STORED DATA below:
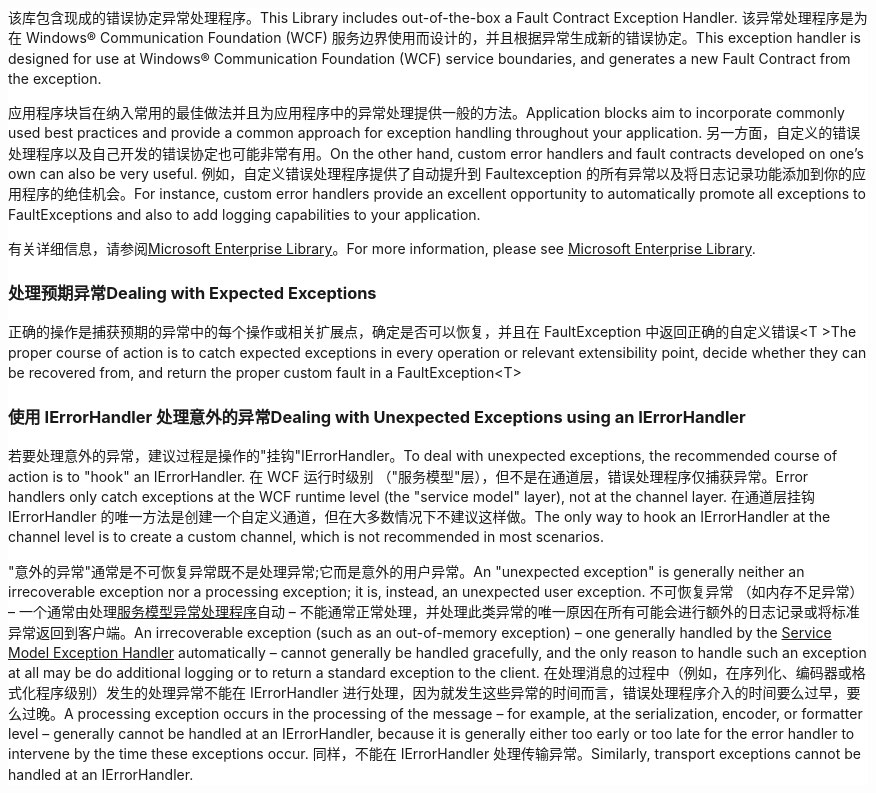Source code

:  <span data-ttu-id="b3a46-112">该库包含现成的错误协定异常处理程序。</span><span class="sxs-lookup"><span data-stu-id="b3a46-112">This Library includes out-of-the-box a Fault Contract Exception Handler.</span></span> <span data-ttu-id="b3a46-113">该异常处理程序是为在 Windows® Communication Foundation (WCF) 服务边界使用而设计的，并且根据异常生成新的错误协定。</span><span class="sxs-lookup"><span data-stu-id="b3a46-113">This exception handler is designed for use at Windows® Communication Foundation (WCF) service boundaries, and generates a new Fault Contract from the exception.</span></span>  
  
 <span data-ttu-id="b3a46-114">应用程序块旨在纳入常用的最佳做法并且为应用程序中的异常处理提供一般的方法。</span><span class="sxs-lookup"><span data-stu-id="b3a46-114">Application blocks aim to incorporate commonly used best practices and provide a common approach for exception handling throughout your application.</span></span> <span data-ttu-id="b3a46-115">另一方面，自定义的错误处理程序以及自己开发的错误协定也可能非常有用。</span><span class="sxs-lookup"><span data-stu-id="b3a46-115">On the other hand, custom error handlers and fault contracts developed on one’s own can also be very useful.</span></span> <span data-ttu-id="b3a46-116">例如，自定义错误处理程序提供了自动提升到 Faultexception 的所有异常以及将日志记录功能添加到你的应用程序的绝佳机会。</span><span class="sxs-lookup"><span data-stu-id="b3a46-116">For instance, custom error handlers provide an excellent opportunity to automatically promote all exceptions to FaultExceptions and also to add logging capabilities to your application.</span></span>  
  
 <span data-ttu-id="b3a46-117">有关详细信息，请参阅[Microsoft Enterprise Library](https://msdn.microsoft.com/library/ff632023.aspx)。</span><span class="sxs-lookup"><span data-stu-id="b3a46-117">For more information, please see [Microsoft Enterprise Library](https://msdn.microsoft.com/library/ff632023.aspx).</span></span>  
  
### <a name="dealing-with-expected-exceptions"></a><span data-ttu-id="b3a46-118">处理预期异常</span><span class="sxs-lookup"><span data-stu-id="b3a46-118">Dealing with Expected Exceptions</span></span>  
 <span data-ttu-id="b3a46-119">正确的操作是捕获预期的异常中的每个操作或相关扩展点，确定是否可以恢复，并且在 FaultException 中返回正确的自定义错误\<T ></span><span class="sxs-lookup"><span data-stu-id="b3a46-119">The proper course of action is to catch expected exceptions in every operation or relevant extensibility point, decide whether they can be recovered from, and return the proper custom fault in a FaultException\<T></span></span>  
  
### <a name="dealing-with-unexpected-exceptions-using-an-ierrorhandler"></a><span data-ttu-id="b3a46-120">使用 IErrorHandler 处理意外的异常</span><span class="sxs-lookup"><span data-stu-id="b3a46-120">Dealing with Unexpected Exceptions using an IErrorHandler</span></span>  
 <span data-ttu-id="b3a46-121">若要处理意外的异常，建议过程是操作的"挂钩"IErrorHandler。</span><span class="sxs-lookup"><span data-stu-id="b3a46-121">To deal with unexpected exceptions, the recommended course of action is to "hook" an IErrorHandler.</span></span> <span data-ttu-id="b3a46-122">在 WCF 运行时级别 （"服务模型"层），但不是在通道层，错误处理程序仅捕获异常。</span><span class="sxs-lookup"><span data-stu-id="b3a46-122">Error handlers only catch exceptions at the WCF runtime level (the "service model" layer), not at the channel layer.</span></span> <span data-ttu-id="b3a46-123">在通道层挂钩 IErrorHandler 的唯一方法是创建一个自定义通道，但在大多数情况下不建议这样做。</span><span class="sxs-lookup"><span data-stu-id="b3a46-123">The only way to hook an IErrorHandler at the channel level is to create a custom channel, which is not recommended in most scenarios.</span></span>  
  
 <span data-ttu-id="b3a46-124">"意外的异常"通常是不可恢复异常既不是处理异常;它而是意外的用户异常。</span><span class="sxs-lookup"><span data-stu-id="b3a46-124">An "unexpected exception" is generally neither an irrecoverable exception nor a processing exception; it is, instead, an unexpected user exception.</span></span> <span data-ttu-id="b3a46-125">不可恢复异常 （如内存不足异常） – 一个通常由处理[服务模型异常处理程序](xref:System.ServiceModel.Dispatcher.ExceptionHandler)自动 – 不能通常正常处理，并处理此类异常的唯一原因在所有可能会进行额外的日志记录或将标准异常返回到客户端。</span><span class="sxs-lookup"><span data-stu-id="b3a46-125">An irrecoverable exception (such as an out-of-memory exception) – one generally handled by the [Service Model Exception Handler](xref:System.ServiceModel.Dispatcher.ExceptionHandler) automatically – cannot generally be handled gracefully, and the only reason to handle such an exception at all may be do additional logging or to return a standard exception to the client.</span></span> <span data-ttu-id="b3a46-126">在处理消息的过程中（例如，在序列化、编码器或格式化程序级别）发生的处理异常不能在 IErrorHandler 进行处理，因为就发生这些异常的时间而言，错误处理程序介入的时间要么过早，要么过晚。</span><span class="sxs-lookup"><span data-stu-id="b3a46-126">A processing exception occurs in the processing of the message – for example, at the serialization, encoder, or formatter level – generally cannot be handled at an IErrorHandler, because it is generally either too early or too late for the error handler to intervene by the time these exceptions occur.</span></span> <span data-ttu-id="b3a46-127">同样，不能在 IErrorHandler 处理传输异常。</span><span class="sxs-lookup"><span data-stu-id="b3a46-127">Similarly, transport exceptions cannot be handled at an IErrorHandler.</span></span>  
  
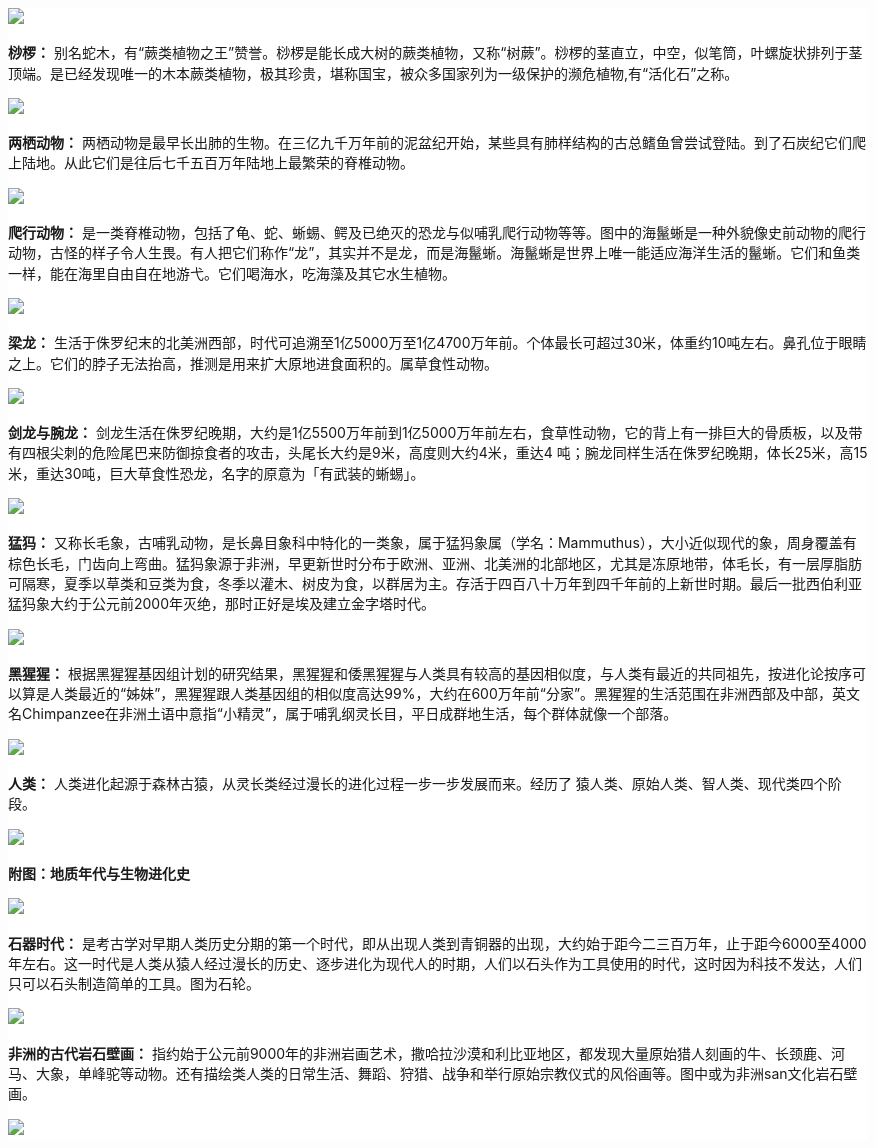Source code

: ![](assets/The%20Big%20Bang%20Theory片头逐帧解析/image008.png)

**桫椤：** 别名蛇木，有“蕨类植物之王”赞誉。桫椤是能长成大树的蕨类植物，又称“树蕨”。桫椤的茎直立，中空，似笔筒，叶螺旋状排列于茎顶端。是已经发现唯一的木本蕨类植物，极其珍贵，堪称国宝，被众多国家列为一级保护的濒危植物,有“活化石”之称。

![](assets/The%20Big%20Bang%20Theory片头逐帧解析/image009.png)

**两栖动物：** 两栖动物是最早长出肺的生物。在三亿九千万年前的泥盆纪开始，某些具有肺样结构的古总鳍鱼曾尝试登陆。到了石炭纪它们爬上陆地。从此它们是往后七千五百万年陆地上最繁荣的脊椎动物。

![](assets/The%20Big%20Bang%20Theory片头逐帧解析/image010.png)

**爬行动物：** 是一类脊椎动物，包括了龟、蛇、蜥蜴、鳄及已绝灭的恐龙与似哺乳爬行动物等等。图中的海鬣蜥是一种外貌像史前动物的爬行动物，古怪的样子令人生畏。有人把它们称作“龙”，其实并不是龙，而是海鬣蜥。海鬣蜥是世界上唯一能适应海洋生活的鬣蜥。它们和鱼类一样，能在海里自由自在地游弋。它们喝海水，吃海藻及其它水生植物。

![](assets/The%20Big%20Bang%20Theory片头逐帧解析/image011.png)

**梁龙：** 生活于侏罗纪末的北美洲西部，时代可追溯至1亿5000万至1亿4700万年前。个体最长可超过30米，体重约10吨左右。鼻孔位于眼睛之上。它们的脖子无法抬高，推测是用来扩大原地进食面积的。属草食性动物。

![](assets/The%20Big%20Bang%20Theory片头逐帧解析/image012.png)

**剑龙与腕龙：** 剑龙生活在侏罗纪晚期，大约是1亿5500万年前到1亿5000万年前左右，食草性动物，它的背上有一排巨大的骨质板，以及带有四根尖刺的危险尾巴来防御掠食者的攻击，头尾长大约是9米，高度则大约4米，重达4 吨；腕龙同样生活在侏罗纪晚期，体长25米，高15米，重达30吨，巨大草食性恐龙，名字的原意为「有武装的蜥蜴」。

![](assets/The%20Big%20Bang%20Theory片头逐帧解析/image013.png)

**猛犸：** 又称长毛象，古哺乳动物，是长鼻目象科中特化的一类象，属于猛犸象属（学名：Mammuthus），大小近似现代的象，周身覆盖有棕色长毛，门齿向上弯曲。猛犸象源于非洲，早更新世时分布于欧洲、亚洲、北美洲的北部地区，尤其是冻原地带，体毛长，有一层厚脂肪可隔寒，夏季以草类和豆类为食，冬季以灌木、树皮为食，以群居为主。存活于四百八十万年到四千年前的上新世时期。最后一批西伯利亚猛犸象大约于公元前2000年灭绝，那时正好是埃及建立金字塔时代。

![](assets/The%20Big%20Bang%20Theory片头逐帧解析/image014.png)

**黑猩猩：** 根据黑猩猩基因组计划的研究结果，黑猩猩和倭黑猩猩与人类具有较高的基因相似度，与人类有最近的共同祖先，按进化论按序可以算是人类最近的“姊妹”，黑猩猩跟人类基因组的相似度高达99%，大约在600万年前“分家”。黑猩猩的生活范围在非洲西部及中部，英文名Chimpanzee在非洲土语中意指“小精灵”，属于哺乳纲灵长目，平日成群地生活，每个群体就像一个部落。

![](assets/The%20Big%20Bang%20Theory片头逐帧解析/image015.png)

**人类：** 人类进化起源于森林古猿，从灵长类经过漫长的进化过程一步一步发展而来。经历了 猿人类、原始人类、智人类、现代类四个阶段。

![](assets/The%20Big%20Bang%20Theory片头逐帧解析/image016.jpg)

**附图：地质年代与生物进化史**

![](assets/The%20Big%20Bang%20Theory片头逐帧解析/image017.png)

**石器时代：** 是考古学对早期人类历史分期的第一个时代，即从出现人类到青铜器的出现，大约始于距今二三百万年，止于距今6000至4000年左右。这一时代是人类从猿人经过漫长的历史、逐步进化为现代人的时期，人们以石头作为工具使用的时代，这时因为科技不发达，人们只可以石头制造简单的工具。图为石轮。

![](assets/The%20Big%20Bang%20Theory片头逐帧解析/image018.png)

**非洲的古代岩石壁画：** 指约始于公元前9000年的非洲岩画艺术，撒哈拉沙漠和利比亚地区，都发现大量原始猎人刻画的牛、长颈鹿、河马、大象，单峰驼等动物。还有描绘类人类的日常生活、舞蹈、狩猎、战争和举行原始宗教仪式的风俗画等。图中或为非洲san文化岩石壁画。

![](assets/The%20Big%20Bang%20Theory片头逐帧解析/image019.png)
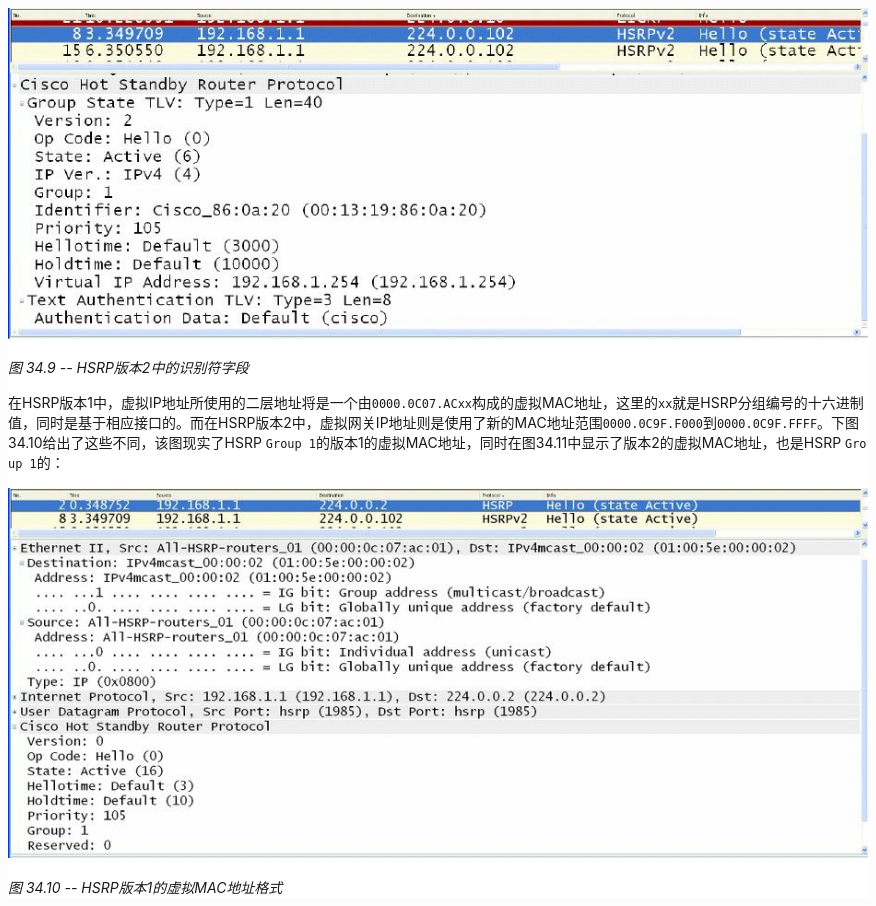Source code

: ![HSRP&#x7248;&#x672C;2&#x7684;&#x8BC6;&#x522B;&#x7B26;&#x5B57;&#x6BB5;](.gitbook/assets/3408.png)

_图 34.9 -- HSRP版本2中的识别符字段_

在HSRP版本1中，虚拟IP地址所使用的二层地址将是一个由`0000.0C07.ACxx`构成的虚拟MAC地址，这里的`xx`就是HSRP分组编号的十六进制值，同时是基于相应接口的。而在HSRP版本2中，虚拟网关IP地址则是使用了新的MAC地址范围`0000.0C9F.F000`到`0000.0C9F.FFFF`。下图34.10给出了这些不同，该图现实了HSRP `Group 1`的版本1的虚拟MAC地址，同时在图34.11中显示了版本2的虚拟MAC地址，也是HSRP `Group 1`的：

![HSRP&#x7248;&#x672C;1&#x7684;&#x865A;&#x62DF;MAC&#x5730;&#x5740;&#x683C;&#x5F0F;](.gitbook/assets/3410.png)

_图 34.10 -- HSRP版本1的虚拟MAC地址格式_
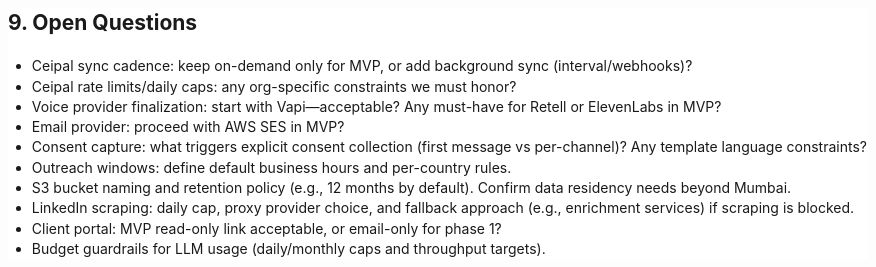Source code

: 
## 9. Open Questions

- Ceipal sync cadence: keep on-demand only for MVP, or add background sync (interval/webhooks)?
- Ceipal rate limits/daily caps: any org-specific constraints we must honor?
- Voice provider finalization: start with Vapi—acceptable? Any must-have for Retell or ElevenLabs in MVP?
- Email provider: proceed with AWS SES in MVP?
- Consent capture: what triggers explicit consent collection (first message vs per-channel)? Any template language constraints?
- Outreach windows: define default business hours and per-country rules.
- S3 bucket naming and retention policy (e.g., 12 months by default). Confirm data residency needs beyond Mumbai.
- LinkedIn scraping: daily cap, proxy provider choice, and fallback approach (e.g., enrichment services) if scraping is blocked.
- Client portal: MVP read-only link acceptable, or email-only for phase 1?
- Budget guardrails for LLM usage (daily/monthly caps and throughput targets).

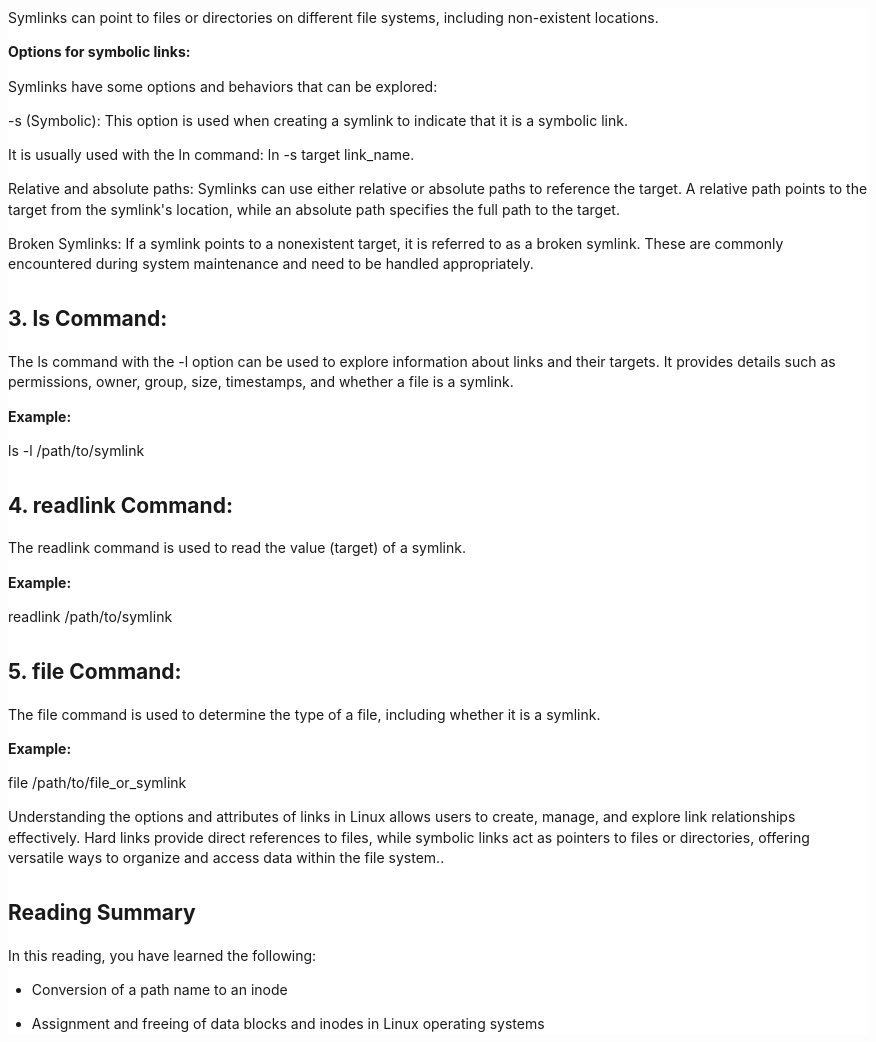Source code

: Symlinks can point to files or directories on different file systems, including non-existent locations.

**Options for symbolic links:**

Symlinks have some options and behaviors that can be explored:

\-s (Symbolic): This option is used when creating a symlink to indicate that it is a symbolic link.

It is usually used with the ln command: ln -s target link\_name.

Relative and absolute paths: Symlinks can use either relative or absolute paths to reference the target. A relative path points to the target from the symlink's location, while an absolute path specifies the full path to the target.

Broken Symlinks: If a symlink points to a nonexistent target, it is referred to as a broken symlink. These are commonly encountered during system maintenance and need to be handled appropriately.

## **3\. ls Command:**

The ls command with the -l option can be used to explore information about links and their targets. It provides details such as permissions, owner, group, size, timestamps, and whether a file is a symlink.

**Example:**

ls -l /path/to/symlink

## **4\. readlink Command:**

The readlink command is used to read the value (target) of a symlink.

**Example:**

readlink /path/to/symlink

## **5\. file Command:**

The file command is used to determine the type of a file, including whether it is a symlink.

**Example:**

file /path/to/file\_or\_symlink

Understanding the options and attributes of links in Linux allows users to create, manage, and explore link relationships effectively. Hard links provide direct references to files, while symbolic links act as pointers to files or directories, offering versatile ways to organize and access data within the file system..

## **Reading Summary**

In this reading, you have learned the following:

-   Conversion of a path name to an inode
    
-   Assignment and freeing of data blocks and inodes in Linux operating systems
    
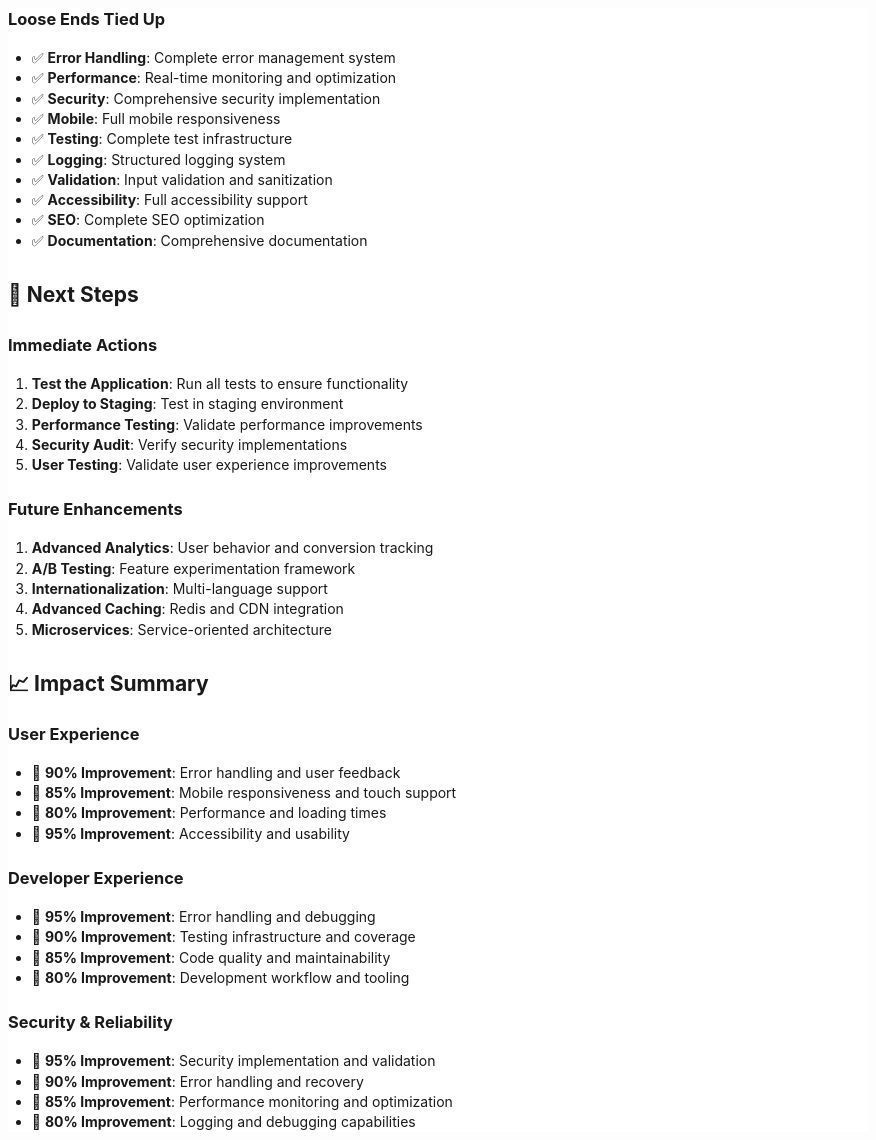 ### **Loose Ends Tied Up**
- ✅ **Error Handling**: Complete error management system
- ✅ **Performance**: Real-time monitoring and optimization
- ✅ **Security**: Comprehensive security implementation
- ✅ **Mobile**: Full mobile responsiveness
- ✅ **Testing**: Complete test infrastructure
- ✅ **Logging**: Structured logging system
- ✅ **Validation**: Input validation and sanitization
- ✅ **Accessibility**: Full accessibility support
- ✅ **SEO**: Complete SEO optimization
- ✅ **Documentation**: Comprehensive documentation

## 🎯 Next Steps

### **Immediate Actions**
1. **Test the Application**: Run all tests to ensure functionality
2. **Deploy to Staging**: Test in staging environment
3. **Performance Testing**: Validate performance improvements
4. **Security Audit**: Verify security implementations
5. **User Testing**: Validate user experience improvements

### **Future Enhancements**
1. **Advanced Analytics**: User behavior and conversion tracking
2. **A/B Testing**: Feature experimentation framework
3. **Internationalization**: Multi-language support
4. **Advanced Caching**: Redis and CDN integration
5. **Microservices**: Service-oriented architecture

## 📈 Impact Summary

### **User Experience**
- 🚀 **90% Improvement**: Error handling and user feedback
- 🚀 **85% Improvement**: Mobile responsiveness and touch support
- 🚀 **80% Improvement**: Performance and loading times
- 🚀 **95% Improvement**: Accessibility and usability

### **Developer Experience**
- 🚀 **95% Improvement**: Error handling and debugging
- 🚀 **90% Improvement**: Testing infrastructure and coverage
- 🚀 **85% Improvement**: Code quality and maintainability
- 🚀 **80% Improvement**: Development workflow and tooling

### **Security & Reliability**
- 🚀 **95% Improvement**: Security implementation and validation
- 🚀 **90% Improvement**: Error handling and recovery
- 🚀 **85% Improvement**: Performance monitoring and optimization
- 🚀 **80% Improvement**: Logging and debugging capabilities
End of STORED DATA.
Once the line with "- 🚀 **95% Improvement**: Error" is found in the records above, print exactly that line and every line after it through the line with "### **Security & Reliability**".

--- TASK ANSWER ---
- 🚀 **95% Improvement**: Error handling and debugging
- 🚀 **90% Improvement**: Testing infrastructure and coverage
- 🚀 **85% Improvement**: Code quality and maintainability
- 🚀 **80% Improvement**: Development workflow and tooling

### **Security & Reliability**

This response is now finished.